▶ _Texte à lire_:
Vu de France, les élections pour le Parlement européen sont souvent ressenties comme un scrutin de seconde zone, et de fait, elles ont souvent été l’occasion de recycler des personnalités politiques, comme un lot de consolation.
Grande erreur d’analyse, car il ne fait pas de doute que le Parlement européen est un vrai centre de pouvoir,… plus que l’Assemblée nationale, soumise au pouvoir exécutif. Depuis que Jospin a inventé de placer les élections législatives dans la roue de la présidentielle, les législatives ne sont qu’un vote de confirmation. La vie politique est réduite à presque zéro : il faut faire « front » à l’ennemi de prédilection, Le Pen, et la seule question est de savoir qui arrivera le premier des partis classiques. 20 % des voix au premier tour de la présidentielle donnent la Présidence de la République et la majorité à l’Assemblée nationale, donc toutes les clés du pouvoir. Le luxe total… De fait, cette assemblée, qui d’après la Constitution est la représentation du peuple, est à genoux devant son maître Président : depuis 15 ans, on ne connait pas un cas où elle ait marqué une influence quelconque sur le pouvoir exécutif.

▶ _Entrées de données_:

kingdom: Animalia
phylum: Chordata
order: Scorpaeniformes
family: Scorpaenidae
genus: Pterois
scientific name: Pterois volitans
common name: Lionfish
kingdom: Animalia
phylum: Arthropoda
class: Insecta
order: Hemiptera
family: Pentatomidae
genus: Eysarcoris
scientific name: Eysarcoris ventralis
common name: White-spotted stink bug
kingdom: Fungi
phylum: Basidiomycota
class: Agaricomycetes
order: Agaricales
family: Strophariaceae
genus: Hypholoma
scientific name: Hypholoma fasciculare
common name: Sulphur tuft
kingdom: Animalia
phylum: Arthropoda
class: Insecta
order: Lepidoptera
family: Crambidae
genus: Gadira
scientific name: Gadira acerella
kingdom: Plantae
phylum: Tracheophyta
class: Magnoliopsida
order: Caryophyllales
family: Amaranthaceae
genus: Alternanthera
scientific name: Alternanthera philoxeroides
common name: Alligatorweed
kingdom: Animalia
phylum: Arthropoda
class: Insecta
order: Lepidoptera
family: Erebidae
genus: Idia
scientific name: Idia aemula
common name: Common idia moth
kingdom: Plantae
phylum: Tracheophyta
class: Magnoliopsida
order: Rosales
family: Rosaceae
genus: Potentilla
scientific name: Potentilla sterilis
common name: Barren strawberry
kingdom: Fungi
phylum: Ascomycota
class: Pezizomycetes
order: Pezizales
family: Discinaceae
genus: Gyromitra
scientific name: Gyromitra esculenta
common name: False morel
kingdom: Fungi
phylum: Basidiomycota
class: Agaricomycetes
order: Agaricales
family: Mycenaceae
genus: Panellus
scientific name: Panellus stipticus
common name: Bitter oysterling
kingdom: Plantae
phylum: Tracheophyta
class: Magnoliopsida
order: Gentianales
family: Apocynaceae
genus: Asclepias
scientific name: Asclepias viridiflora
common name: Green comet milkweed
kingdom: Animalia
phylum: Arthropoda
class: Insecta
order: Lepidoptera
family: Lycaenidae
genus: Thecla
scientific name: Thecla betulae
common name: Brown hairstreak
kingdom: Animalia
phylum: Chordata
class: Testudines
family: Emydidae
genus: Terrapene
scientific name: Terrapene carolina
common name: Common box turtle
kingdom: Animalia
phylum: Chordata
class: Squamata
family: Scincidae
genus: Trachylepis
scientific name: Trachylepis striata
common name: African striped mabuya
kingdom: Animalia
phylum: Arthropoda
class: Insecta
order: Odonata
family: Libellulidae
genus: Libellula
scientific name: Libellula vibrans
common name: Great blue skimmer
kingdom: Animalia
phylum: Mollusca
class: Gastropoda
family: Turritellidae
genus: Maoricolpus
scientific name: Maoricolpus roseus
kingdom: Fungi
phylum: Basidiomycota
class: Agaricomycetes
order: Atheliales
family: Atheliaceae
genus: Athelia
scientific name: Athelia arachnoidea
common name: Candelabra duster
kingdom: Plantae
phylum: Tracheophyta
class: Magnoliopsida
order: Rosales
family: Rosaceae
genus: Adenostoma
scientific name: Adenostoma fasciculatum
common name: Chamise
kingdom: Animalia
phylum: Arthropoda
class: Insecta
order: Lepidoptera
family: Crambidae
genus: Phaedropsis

▶ _Exercice proposé 1_: D'après le texte sur le Parlement européen, quelle part des voix au premier tour de la présidentielle suffit à obtenir toutes les clés du pouvoir ?
▶ _Exercice proposé 2_: Poursuivez le texte sur le Parlement européen après sa dernière phrase.
Les entrées forment un matériau distinct du texte sur le Parlement européen.

▶ _Réponse finale 1_: 20 % des voix au premier tour suffisent.

▶ _Réponse finale 2_:
Donc, voter pour les législatives, pourquoi pas,… mais pourquoi ?
La situation est bien différente au sein de l’Union européenne, et l’excellent Macron vient d’en faire la cruelle expérience.
S’estimant l’homme fort de l’Europe avec un Royaume-Uni sur le départ, une Merkel fragilisée par les élections internes, l’Italie et l’Espagne focalisées sur leurs enjeux politiques internes, Macron a cru qu’il avait les cartes en mains pour imposer son jeu. Raté, et les conséquences seront marquantes.
Pour commencer, il a créé au sein du Parlement européen en groupe politique nouveau, Renew, pour casser le jeu classique entre la droite (PPE) et les socio-démocrates.
– Comme à Paris ?
– Oui, la REM pour dézinguer les Rep et le PS
Sauf que : double flop… Car si ce Renew existe (108 députés), il a rogné les effectifs des deux autres, mais reste loin derrière le PPE (182), et les socio-démocrates (154). Et Macron n’est pas parvenu à faire élire comme chèfe de groupe Nathalie Loiseau, définitivement dépassée par les évènements.
Ensuite, viennent les conséquences de ce choix funeste, bien mises en lumière avec la mise en place de la Commission.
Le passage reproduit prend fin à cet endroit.